Mientras el hegemonismo financiero estadounidense crecía, Pekín, apoyado por empresas estatales y socios comerciales extranjeros, fue construyendo su propio arsenal económico. Estableció controles de exportación rigurosos, consolidó su dominio sobre la cadena de tierras raras y avanzó hacia un ecosistema tecnológico autónomo.
Un episodio paradigmático ocurrió cuando la administración Trump aceptó flexibilizar las restricciones sobre el software de diseño de chips a cambio de que China redujera sus controles sobre las tierras raras —minerales que también se extraen en Donoso. Ese intercambio simbolizó el nuevo equilibrio: el país que antes ordenaba a todos ahora debía negociar bajo presión, incluso con figuras como Elon Musk influyendo fuera del gobierno norteamericano.
Mientras Estados Unidos reducía capacidades críticas —oficinas como la OFAC (sanciones financieras) o la BIS (controles de exportación) han sufrido recortes—, Pekín ha tejido una burocracia sofisticada capaz de convertir sus cuellos de botella en palancas calibradas de coerción. Su sistema no solo impide la salida de tecnologías e insumos estratégicos, sino que recopila datos de dependencia nacional: quién necesita qué y en qué grado. Así, China puede ejercer represalias selectivas y precisas.

Datos mostrados.
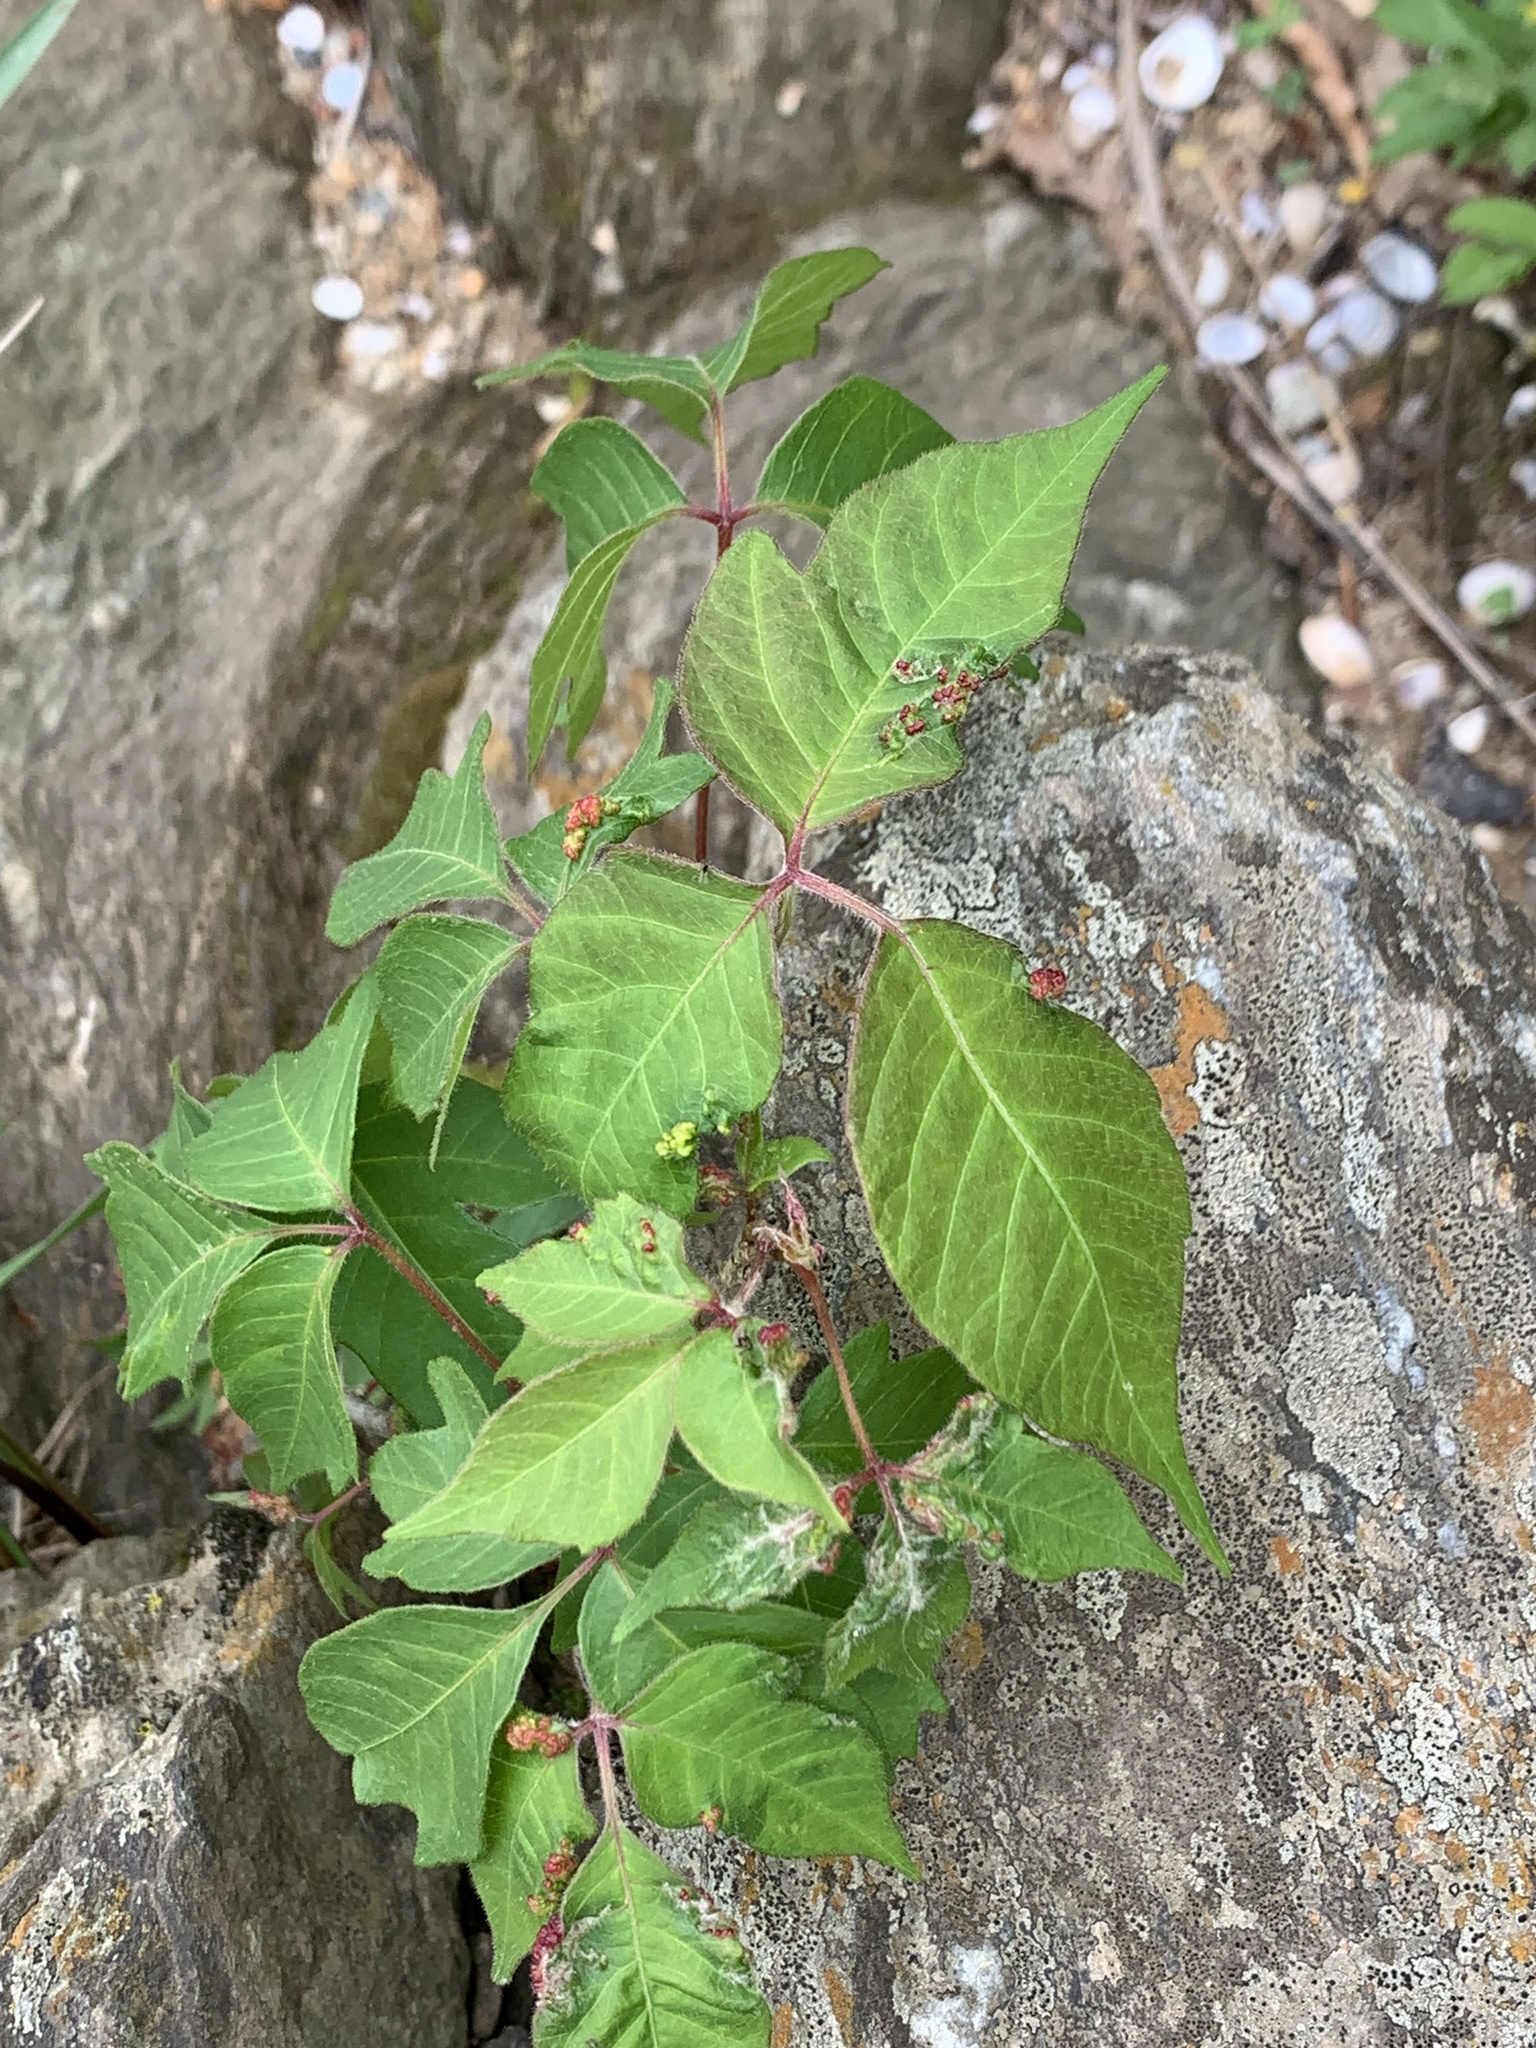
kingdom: Animalia
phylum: Arthropoda
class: Arachnida
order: Trombidiformes
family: Eriophyidae
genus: Aculops
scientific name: Aculops
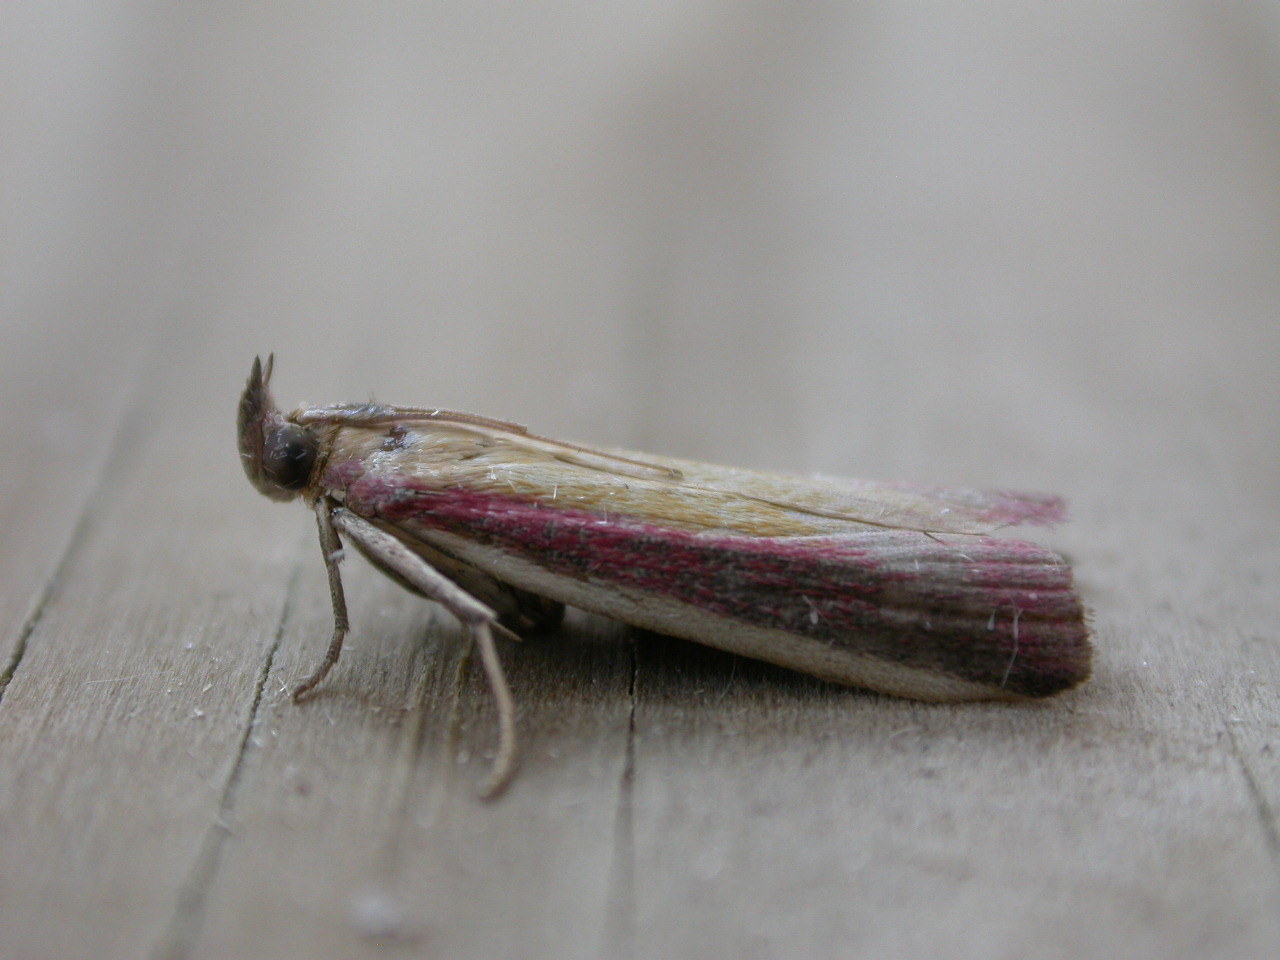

Qué hacer. Reproduce íntegro el texto sobre la pugna económica entre China y Estados Unidos, sin cambiar ni una palabra ni un signo.

Respuesta.
Mientras el hegemonismo financiero estadounidense crecía, Pekín, apoyado por empresas estatales y socios comerciales extranjeros, fue construyendo su propio arsenal económico. Estableció controles de exportación rigurosos, consolidó su dominio sobre la cadena de tierras raras y avanzó hacia un ecosistema tecnológico autónomo.
Un episodio paradigmático ocurrió cuando la administración Trump aceptó flexibilizar las restricciones sobre el software de diseño de chips a cambio de que China redujera sus controles sobre las tierras raras —minerales que también se extraen en Donoso. Ese intercambio simbolizó el nuevo equilibrio: el país que antes ordenaba a todos ahora debía negociar bajo presión, incluso con figuras como Elon Musk influyendo fuera del gobierno norteamericano.
Mientras Estados Unidos reducía capacidades críticas —oficinas como la OFAC (sanciones financieras) o la BIS (controles de exportación) han sufrido recortes—, Pekín ha tejido una burocracia sofisticada capaz de convertir sus cuellos de botella en palancas calibradas de coerción. Su sistema no solo impide la salida de tecnologías e insumos estratégicos, sino que recopila datos de dependencia nacional: quién necesita qué y en qué grado. Así, China puede ejercer represalias selectivas y precisas.